Work required: Print the lines below from the line with "- Intel NUC7CJYH" to the line with "daily satisfaction trends." exactly, keeping both ends, and print no pictures.

Given information:
■ ■ ■ ■

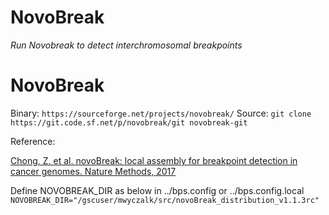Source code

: # NovoBreak

*Run Novobreak to detect interchromosomal breakpoints*


# NovoBreak
Binary: `https://sourceforge.net/projects/novobreak/`
Source: `git clone https://git.code.sf.net/p/novobreak/git novobreak-git`

Reference: 

[Chong, Z. et al. novoBreak: local assembly for breakpoint detection in cancer genomes.  Nature Methods, 2017](http://doi.org/10.1038/nmeth.4084)

Define NOVOBREAK_DIR as below in ../bps.config or ../bps.config.local
`NOVOBREAK_DIR="/gscuser/mwyczalk/src/novoBreak_distribution_v1.1.3rc"`
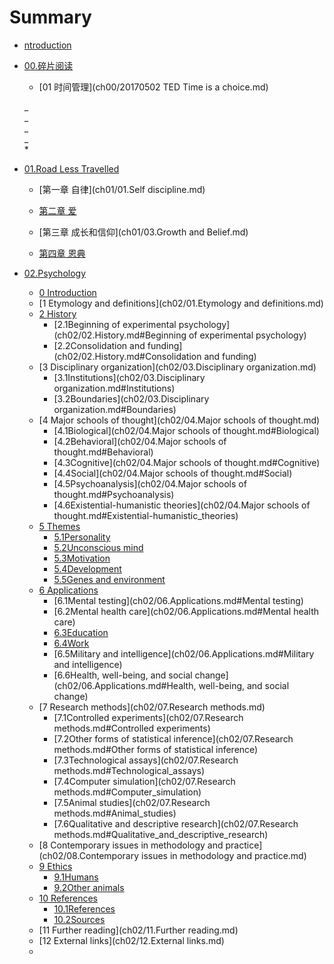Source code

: # Summary

* [ntroduction](README.md)

* [00.碎片阅读](ch00/README.md)

  * [01 时间管理](ch00/20170502 TED Time is a choice.md)

  _  
  _  
  _  
  _  
  \*

* [01.Road Less Travelled](ch01/README.md)

  * [第一章  自律](ch01/01.Self discipline.md)

  * [第二章  爱](ch01/02.Love.md)

  * [第三章  成长和信仰](ch01/03.Growth and Belief.md)

  * [第四章  恩典](ch01/04.Grace.md)

* [02.Psychology](ch02/README.MD)

  * [0 Introduction](ch02/00.Introduction.md)
  * [1 Etymology and definitions](ch02/01.Etymology and definitions.md)
  * [2 History](ch02/02.History.md)
    * [2.1Beginning of experimental psychology](ch02/02.History.md#Beginning of experimental psychology)
    * [2.2Consolidation and funding](ch02/02.History.md#Consolidation and funding)
  * [3 Disciplinary organization](ch02/03.Disciplinary organization.md)
    * [3.1Institutions](ch02/03.Disciplinary organization.md#Institutions)
    * [3.2Boundaries](ch02/03.Disciplinary organization.md#Boundaries)
  * [4 Major schools of thought](ch02/04.Major schools of thought.md)
    * [4.1Biological](ch02/04.Major schools of thought.md#Biological)
    * [4.2Behavioral](ch02/04.Major schools of thought.md#Behavioral)
    * [4.3Cognitive](ch02/04.Major schools of thought.md#Cognitive)
    * [4.4Social](ch02/04.Major schools of thought.md#Social)
    * [4.5Psychoanalysis](ch02/04.Major schools of thought.md#Psychoanalysis)
    * [4.6Existential-humanistic theories](ch02/04.Major schools of thought.md#Existential-humanistic_theories)
  * [5 Themes](ch02/05.Themes.md)
    * [5.1Personality](ch02/05.Themes.md#Personality)
    * [5.2Unconscious mind](ch02/05.Themes.md#Unconscious_mind)
    * [5.3Motivation](ch02/05.Themes.md#Motivation)
    * [5.4Development](ch02/05.Themes.md#Development)
    * [5.5Genes and environment](ch02/05.Themes.md#Genes_and_environment)
  * [6 Applications](ch02/06.Applications.md)
    * [6.1Mental testing](ch02/06.Applications.md#Mental testing)
    * [6.2Mental health care](ch02/06.Applications.md#Mental health care)
    * [6.3Education](ch02/06.Applications.md#Education)
    * [6.4Work](ch02/06.Applications.md#Work)
    * [6.5Military and intelligence](ch02/06.Applications.md#Military and intelligence)
    * [6.6Health, well-being, and social change](ch02/06.Applications.md#Health, well-being, and social change)
  * [7 Research methods](ch02/07.Research methods.md)
    * [7.1Controlled experiments](ch02/07.Research methods.md#Controlled experiments)
    * [7.2Other forms of statistical inference](ch02/07.Research methods.md#Other forms of statistical inference)
    * [7.3Technological assays](ch02/07.Research methods.md#Technological_assays)
    * [7.4Computer simulation](ch02/07.Research methods.md#Computer_simulation)
    * [7.5Animal studies](ch02/07.Research methods.md#Animal_studies)
    * [7.6Qualitative and descriptive research](ch02/07.Research methods.md#Qualitative_and_descriptive_research)
  * [8 Contemporary issues in methodology and practice](ch02/08.Contemporary issues in methodology and practice.md)
  * [9 Ethics](ch02/09.Ethics.md)
    * [9.1Humans](ch02/09.Ethics.md#Humans)
    * [9.2Other animals](ch02/09.Ethics.md#Other_animals)
  * [10 References](ch02/10.References.md)
    * [10.1References](ch02/10.References.md#References)
    * [10.2Sources](ch02/10.References.md#Sources)
  * [11 Further reading](ch02/11.Further reading.md)
  * [12 External links](ch02/12.External links.md)
  * 



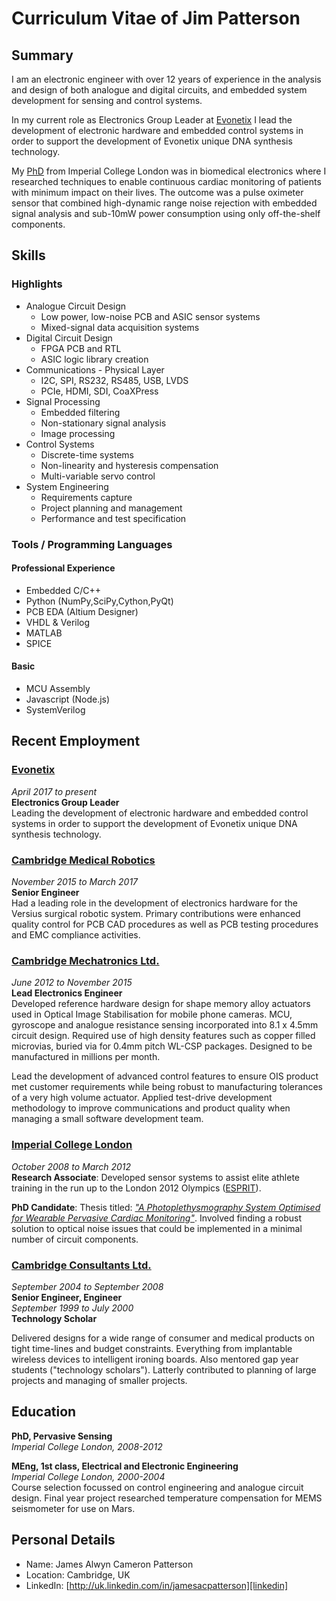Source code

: # Curriculum Vitae of Jim Patterson

## Summary

I am an electronic engineer with over 12 years of experience in the analysis and design of both analogue and digital circuits, and embedded system development for sensing and control systems.

In my current role as Electronics Group Leader at [Evonetix][evo] I lead the development of electronic hardware and embedded control systems in order to support the development of Evonetix unique DNA synthesis technology.

My [PhD][thesis] from Imperial College London was in biomedical electronics where I researched techniques to enable continuous cardiac monitoring of patients with minimum impact on their lives. The outcome was a pulse oximeter sensor that combined high-dynamic range noise rejection with embedded signal analysis and sub-10mW power consumption using only off-the-shelf components.

[github]: http://github.com/jimurai "My github repositories"
[thesis]: http://bit.ly/10fROfH "My PhD Thesis"
[evo]: https://www.evonetix.com/ "Evonetix"
[cml]: http://cambridgemechatronics.com/ "Cambridge Mechatronics"
[cmr]: http://www.cmedrobotics.com/ "Cambridge Medical Robotics"
[ccl]: http://www.cambridgeconsultants.com/ "Cambridge Consultants"
[icl]: http://www3.imperial.ac.uk/roboticsurgery/research/pervasivesensing "Hamlyn Centre"
[linkedin]: http://uk.linkedin.com/in/jamesacpatterson "LinkedIn"
[esprit]: http://vip.doc.ic.ac.uk/esprit/m827.html "Elite Sport Performance Research in Training"

## Skills 
### Highlights
* Analogue Circuit Design
  * Low power, low-noise PCB and ASIC sensor systems
  * Mixed-signal data acquisition systems
* Digital Circuit Design
  * FPGA PCB and RTL
  * ASIC logic library creation
* Communications - Physical Layer
  * I2C, SPI, RS232, RS485, USB, LVDS
  * PCIe, HDMI, SDI, CoaXPress
* Signal Processing
  * Embedded filtering
  * Non-stationary signal analysis
  * Image processing
* Control Systems
  * Discrete-time systems
  * Non-linearity and hysteresis compensation
  * Multi-variable servo control
* System Engineering
  * Requirements capture
  * Project planning and management
  * Performance and test specification

### Tools / Programming Languages
#### Professional Experience
* Embedded C/C++
* Python (NumPy,SciPy,Cython,PyQt)
* PCB EDA (Altium Designer)
* VHDL & Verilog
* MATLAB
* SPICE

#### Basic
* MCU Assembly
* Javascript (Node.js)
* SystemVerilog

## Recent Employment

### [Evonetix][evo]  
*April 2017 to present*  
**Electronics Group Leader**  
Leading the development of electronic hardware and embedded control systems in order to support the development of Evonetix unique DNA synthesis technology.

### [Cambridge Medical Robotics][cmr]  
*November 2015 to March 2017*  
**Senior Engineer**  
Had a leading role in the development of electronics hardware for the Versius surgical robotic system. Primary contributions were enhanced quality control for PCB CAD procedures as well as PCB testing procedures and EMC compliance activities.

### [Cambridge Mechatronics Ltd.][cml]
*June 2012 to November 2015*  
**Lead Electronics Engineer**  
Developed reference hardware design for shape memory alloy actuators used in Optical Image Stabilisation for mobile phone cameras. MCU, gyroscope and analogue resistance sensing incorporated into 8.1 x 4.5mm circuit design. Required use of high density features such as copper filled microvias, buried via for 0.4mm pitch WL-CSP packages. Designed to be manufactured in millions per month.

Lead the development of advanced control features to ensure OIS product met customer requirements while being robust to manufacturing tolerances of a very high volume actuator. Applied test-drive development methodology to improve communications and product quality when managing a small software development team.

### [Imperial College London][icl]
*October 2008 to March 2012*  
**Research Associate**:
Developed sensor systems to assist elite athlete training in the run up to the London 2012 Olympics ([ESPRIT][esprit]).

**PhD Candidate**:
Thesis titled: [*"A Photoplethysmography System Optimised for Wearable Pervasive Cardiac Monitoring"*][thesis]. Involved finding a robust solution to optical noise issues that could be implemented in a minimal number of circuit components.

### [Cambridge Consultants Ltd.][ccl]
*September 2004 to September 2008*  
**Senior Engineer, Engineer**   
*September 1999 to July 2000*  
**Technology Scholar**

Delivered designs for a wide range of consumer and medical products on tight time-lines and budget constraints.  Everything from implantable wireless devices to intelligent ironing boards. Also mentored gap year students ("technology scholars"). Latterly contributed to planning of large projects and managing of smaller projects.

## Education
**PhD, Pervasive Sensing**  
*Imperial College London, 2008-2012*  

 
**MEng, 1st class, Electrical and Electronic Engineering**  
*Imperial College London, 2000-2004*  
Course selection focussed on control engineering and analogue circuit design. Final year project researched temperature compensation for MEMS seismometer for use on Mars.

## Personal Details

* Name: James Alwyn Cameron Patterson
* Location: Cambridge, UK
* LinkedIn: [http://uk.linkedin.com/in/jamesacpatterson][linkedin]


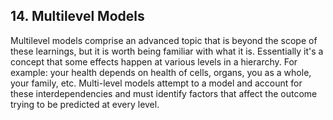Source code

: ## 14. Multilevel Models

Multilevel models comprise an advanced topic that is beyond the scope of these learnings, but it is worth being familiar with what it is. Essentially it's a concept that some effects happen at various levels in a hierarchy. For example: your health depends on health of cells, organs, you as a whole, your family, etc. Multi-level models attempt to a model and account for these interdependencies and must identify factors that affect the outcome trying to be predicted at every level.
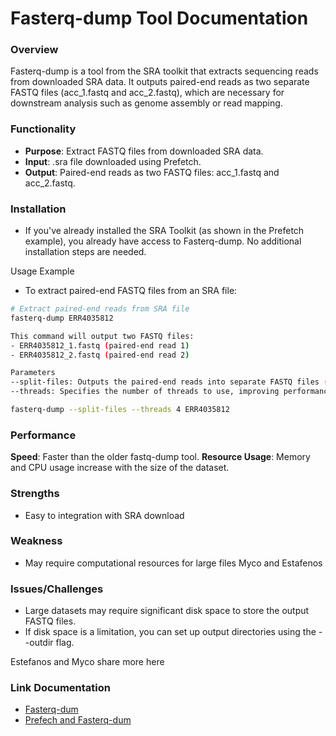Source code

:# Fasterq-dump Tool Documentation
### Overview
Fasterq-dump is a tool from the SRA toolkit that extracts sequencing reads from downloaded SRA data. It outputs paired-end reads as two separate FASTQ files (acc_1.fastq and acc_2.fastq), which are necessary for downstream analysis such as genome assembly or read mapping.

### Functionality
- **Purpose**: Extract FASTQ files from downloaded SRA data.
- **Input**: .sra file downloaded using Prefetch.
- **Output**: Paired-end reads as two FASTQ files: acc_1.fastq and acc_2.fastq.

### Installation
- If you've already installed the SRA Toolkit (as shown in the Prefetch example), you already have access to Fasterq-dump. No additional installation steps are needed.

Usage Example
- To extract paired-end FASTQ files from an SRA file:
```bash
# Extract paired-end reads from SRA file
fasterq-dump ERR4035812

This command will output two FASTQ files:
- ERR4035812_1.fastq (paired-end read 1)
- ERR4035812_2.fastq (paired-end read 2)

Parameters
--split-files: Outputs the paired-end reads into separate FASTQ files (acc_1.fastq and acc_2.fastq).
--threads: Specifies the number of threads to use, improving performance with large datasets.

fasterq-dump --split-files --threads 4 ERR4035812
```
### Performance
**Speed**: Faster than the older fastq-dump tool.
**Resource Usage**: Memory and CPU usage increase with the size of the dataset.

### Strengths 
- Easy to integration with SRA download 
### Weakness 
- May require computational resources for large files 
Myco and Estafenos 

### Issues/Challenges
- Large datasets may require significant disk space to store the output FASTQ files.
- If disk space is a limitation, you can set up output directories using the --outdir flag.

Estefanos and Myco share more here 

### Link Documentation 
- [Fasterq-dum](https://github.com/ncbi/sra-tools)
- [Prefech and Fasterq-dum](https://github.com/ncbi/sra-tools/wiki/08.-prefetch-and-fasterq-dump)
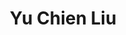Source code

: ---
title: Yu Chien Liu
weight: 2
profile_img: /images/yuchien.jpeg
linkedin: https://www.linkedin.com/in/yuchienliu/
description: Project manager who lost all her projects immediately after corona virus outbreak.
---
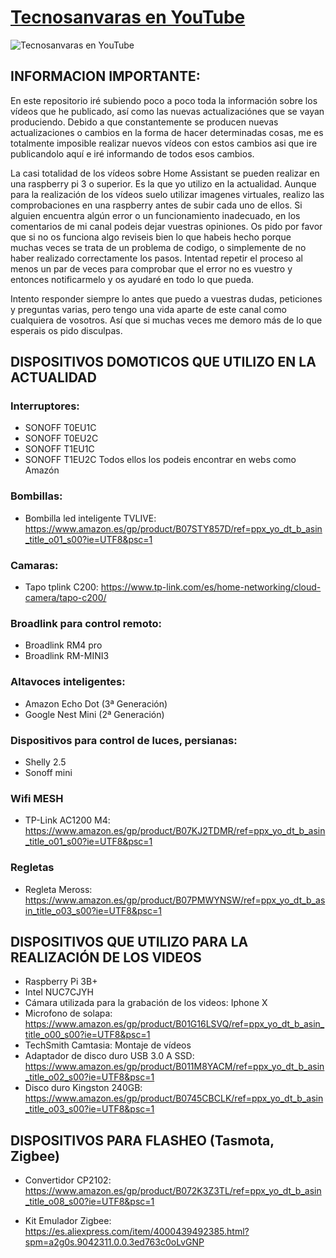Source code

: [Tecnosanvaras en YouTube][1]
===
![Tecnosanvaras en YouTube](https://github.com/tecnosanvaras/Videos/blob/main/cabecera/CABECERA.jpg)

## INFORMACION IMPORTANTE:

En este repositorio iré subiendo poco a poco toda la información sobre los vídeos que he publicado, así como las nuevas actualizaciónes que se vayan produciendo. Debido a que constantemente se producen nuevas actualizaciones o cambios en la forma de hacer determinadas cosas, me es totalmente imposible realizar nuevos vídeos con estos cambios asi que ire publicandolo aquí e iré informando de todos esos cambios.

La casi totalidad de los vídeos sobre Home Assistant se pueden realizar en una raspberry pi 3 o superior. Es la que yo utilizo en la actualidad.
Aunque para la realización de los vídeos suelo utilizar imagenes virtuales, realizo las comprobaciones en una raspberry antes de subir cada uno de ellos. Si alguien encuentra algún error o un funcionamiento inadecuado, en los comentarios de mi canal podeis dejar vuestras opiniones.
Os pido por favor que si no os funciona algo reviseis bien lo que habeis hecho porque muchas veces se trata de un problema de codigo, o simplemente de no haber realizado correctamente los pasos. Intentad repetir el proceso al menos un par de veces para comprobar que el error no es vuestro y entonces notificarmelo y os ayudaré en todo lo que pueda.

Intento responder siempre lo antes que puedo a vuestras dudas, peticiones y preguntas varias, pero tengo una vida aparte de este canal como cualquiera de vosotros. Así que si muchas veces me demoro más de lo que esperais os pido disculpas.

## DISPOSITIVOS DOMOTICOS QUE UTILIZO EN LA ACTUALIDAD
### Interruptores:
 - SONOFF T0EU1C
 - SONOFF T0EU2C
 - SONOFF T1EU1C
 - SONOFF T1EU2C
 Todos ellos los podeis encontrar en webs como Amazón
 
 ### Bombillas:
 - Bombilla led inteligente TVLIVE: https://www.amazon.es/gp/product/B07STY857D/ref=ppx_yo_dt_b_asin_title_o01_s00?ie=UTF8&psc=1
 
 ### Camaras:
 - Tapo tplink C200: https://www.tp-link.com/es/home-networking/cloud-camera/tapo-c200/
 
 ### Broadlink para control remoto:
 - Broadlink RM4 pro
 - Broadlink RM-MINI3
 
 ### Altavoces inteligentes:
 - Amazon Echo Dot (3ª Generación)
 - Google Nest Mini (2ª Generación)
 
 ### Dispositivos para control de luces, persianas:
 - Shelly 2.5
 - Sonoff mini
 
 ### Wifi MESH
  - TP-Link AC1200 M4: https://www.amazon.es/gp/product/B07KJ2TDMR/ref=ppx_yo_dt_b_asin_title_o01_s00?ie=UTF8&psc=1
  
 ### Regletas
 - Regleta Meross: https://www.amazon.es/gp/product/B07PMWYNSW/ref=ppx_yo_dt_b_asin_title_o03_s00?ie=UTF8&psc=1

## DISPOSITIVOS QUE UTILIZO PARA LA REALIZACIÓN DE LOS VIDEOS
- Raspberry Pi 3B+
- Intel NUC7CJYH
- Cámara utilizada para la grabación de los videos: Iphone X
- Microfono de solapa: https://www.amazon.es/gp/product/B01G16LSVQ/ref=ppx_yo_dt_b_asin_title_o00_s00?ie=UTF8&psc=1
- TechSmith Camtasia: Montaje de vídeos
- Adaptador de disco duro USB 3.0 A SSD: https://www.amazon.es/gp/product/B011M8YACM/ref=ppx_yo_dt_b_asin_title_o02_s00?ie=UTF8&psc=1
- Disco duro Kingston 240GB: https://www.amazon.es/gp/product/B0745CBCLK/ref=ppx_yo_dt_b_asin_title_o03_s00?ie=UTF8&psc=1


## DISPOSITIVOS PARA FLASHEO (Tasmota, Zigbee)
- Convertidor CP2102: https://www.amazon.es/gp/product/B072K3Z3TL/ref=ppx_yo_dt_b_asin_title_o08_s00?ie=UTF8&psc=1
- Kit Emulador Zigbee: https://es.aliexpress.com/item/4000439492385.html?spm=a2g0s.9042311.0.0.3ed763c0oLvGNP



  [1]: https://www.youtube.com/channel/UCMddiVH-CzGZ97sVgZrKg6A
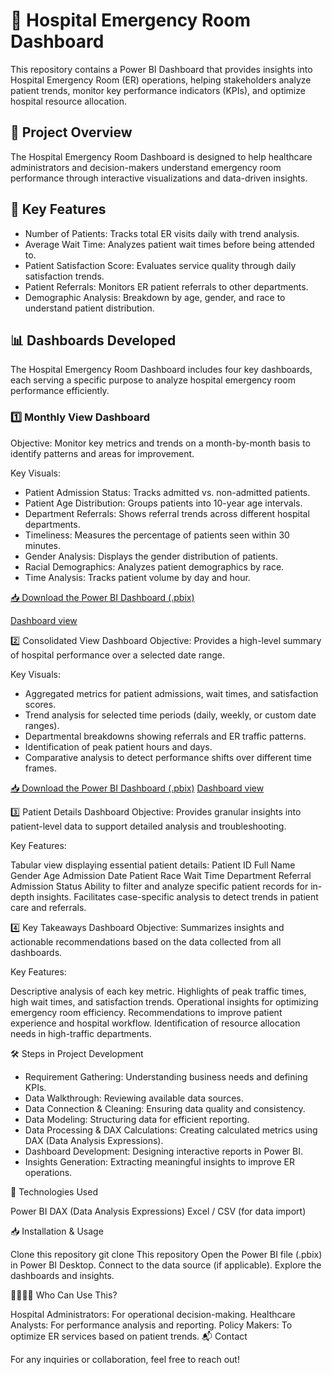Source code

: # 🏥 Hospital Emergency Room Dashboard

This repository contains a Power BI Dashboard that provides insights into Hospital  Emergency Room (ER) operations, helping stakeholders analyze patient trends, monitor key performance indicators (KPIs), and optimize hospital resource allocation.

## 📌 Project Overview

The Hospital Emergency Room Dashboard is designed to help healthcare administrators and decision-makers understand emergency room performance through interactive visualizations and data-driven insights.

## 🚀 Key Features
* Number of Patients: Tracks total ER visits daily with trend analysis.
* Average Wait Time: Analyzes patient wait times before being attended to.
* Patient Satisfaction Score: Evaluates service quality through daily satisfaction trends.
* Patient Referrals: Monitors ER patient referrals to other departments.
* Demographic Analysis: Breakdown by age, gender, and race to understand patient distribution.
  
## 📊 Dashboards Developed
The Hospital Emergency Room Dashboard includes four key dashboards, each serving a specific purpose to analyze hospital emergency room performance efficiently.

### 1️⃣ Monthly View Dashboard
Objective: Monitor key metrics and trends on a month-by-month basis to identify patterns and areas for improvement.

Key Visuals:

* Patient Admission Status: Tracks admitted vs. non-admitted patients.
* Patient Age Distribution: Groups patients into 10-year age intervals.
* Department Referrals: Shows referral trends across different hospital departments.
* Timeliness: Measures the percentage of patients seen within 30 minutes.
* Gender Analysis: Displays the gender distribution of patients.
* Racial Demographics: Analyzes patient demographics by race.
* Time Analysis: Tracks patient volume by day and hour.

[📥 Download the Power BI Dashboard (.pbix)](https://github.com/karishmasharma/Power-Bi-Projects/commit/668664fff2492cf2f011bd99082001b79d5ca168)  

[Dashboard view](https://github.com/karishmasharma/Power-Bi-Projects/blob/main/Hospital%20Emergency%20Room%20Analysis/screentshot%20of%20montly%20veiw.png)


2️⃣ Consolidated View Dashboard
Objective: Provides a high-level summary of hospital performance over a selected date range.

Key Visuals:

* Aggregated metrics for patient admissions, wait times, and satisfaction scores.
* Trend analysis for selected time periods (daily, weekly, or custom date ranges).
* Departmental breakdowns showing referrals and ER traffic patterns.
* Identification of peak patient hours and days.
* Comparative analysis to detect performance shifts over different time frames.
  
[📥 Download the Power BI Dashboard (.pbix)](https://github.com/karishmasharma/Power-Bi-Projects/commit/668664fff2492cf2f011bd99082001b79d5ca168)
[Dashboard view](https://github.com/karishmasharma/Power-Bi-Projects/blob/main/Hospital%20Emergency%20Room%20Analysis/screenshot%20of%20consolidate%20view.png)

3️⃣ Patient Details Dashboard
Objective: Provides granular insights into patient-level data to support detailed analysis and troubleshooting.

Key Features:

Tabular view displaying essential patient details:
Patient ID
Full Name
Gender
Age
Admission Date
Patient Race
Wait Time
Department Referral
Admission Status
Ability to filter and analyze specific patient records for in-depth insights.
Facilitates case-specific analysis to detect trends in patient care and referrals.


4️⃣ Key Takeaways Dashboard
Objective: Summarizes insights and actionable recommendations based on the data collected from all dashboards.

Key Features:

Descriptive analysis of each key metric.
Highlights of peak traffic times, high wait times, and satisfaction trends.
Operational insights for optimizing emergency room efficiency.
Recommendations to improve patient experience and hospital workflow.
Identification of resource allocation needs in high-traffic departments.

🛠️ Steps in Project Development

* Requirement Gathering: Understanding business needs and defining KPIs.
* Data Walkthrough: Reviewing available data sources.
* Data Connection & Cleaning: Ensuring data quality and consistency.
* Data Modeling: Structuring data for efficient reporting.
* Data Processing & DAX Calculations: Creating calculated metrics using DAX (Data Analysis Expressions).
* Dashboard Development: Designing interactive reports in Power BI.
* Insights Generation: Extracting meaningful insights to improve ER operations.

  
📌 Technologies Used

Power BI
DAX (Data Analysis Expressions)
Excel / CSV (for data import)



📥 Installation & Usage

Clone this repository
git clone This repository
Open the Power BI file (.pbix) in Power BI Desktop.
Connect to the data source (if applicable).
Explore the dashboards and insights.

👩‍⚕️👨‍⚕️ Who Can Use This?

Hospital Administrators: For operational decision-making.
Healthcare Analysts: For performance analysis and reporting.
Policy Makers: To optimize ER services based on patient trends.
📬 Contact

For any inquiries or collaboration, feel free to reach out!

■ ■ ■ ■

Final answer:
- Intel NUC7CJYH
- Cámara utilizada para la grabación de los videos: Iphone X
- Microfono de solapa: https://www.amazon.es/gp/product/B01G16LSVQ/ref=ppx_yo_dt_b_asin_title_o00_s00?ie=UTF8&psc=1
- TechSmith Camtasia: Montaje de vídeos
- Adaptador de disco duro USB 3.0 A SSD: https://www.amazon.es/gp/product/B011M8YACM/ref=ppx_yo_dt_b_asin_title_o02_s00?ie=UTF8&psc=1
- Disco duro Kingston 240GB: https://www.amazon.es/gp/product/B0745CBCLK/ref=ppx_yo_dt_b_asin_title_o03_s00?ie=UTF8&psc=1


## DISPOSITIVOS PARA FLASHEO (Tasmota, Zigbee)
- Convertidor CP2102: https://www.amazon.es/gp/product/B072K3Z3TL/ref=ppx_yo_dt_b_asin_title_o08_s00?ie=UTF8&psc=1
- Kit Emulador Zigbee: https://es.aliexpress.com/item/4000439492385.html?spm=a2g0s.9042311.0.0.3ed763c0oLvGNP



  [1]: https://www.youtube.com/channel/UCMddiVH-CzGZ97sVgZrKg6A
Source code

: # 🏥 Hospital Emergency Room Dashboard

This repository contains a Power BI Dashboard that provides insights into Hospital  Emergency Room (ER) operations, helping stakeholders analyze patient trends, monitor key performance indicators (KPIs), and optimize hospital resource allocation.

## 📌 Project Overview

The Hospital Emergency Room Dashboard is designed to help healthcare administrators and decision-makers understand emergency room performance through interactive visualizations and data-driven insights.

## 🚀 Key Features
* Number of Patients: Tracks total ER visits daily with trend analysis.
* Average Wait Time: Analyzes patient wait times before being attended to.
* Patient Satisfaction Score: Evaluates service quality through daily satisfaction trends.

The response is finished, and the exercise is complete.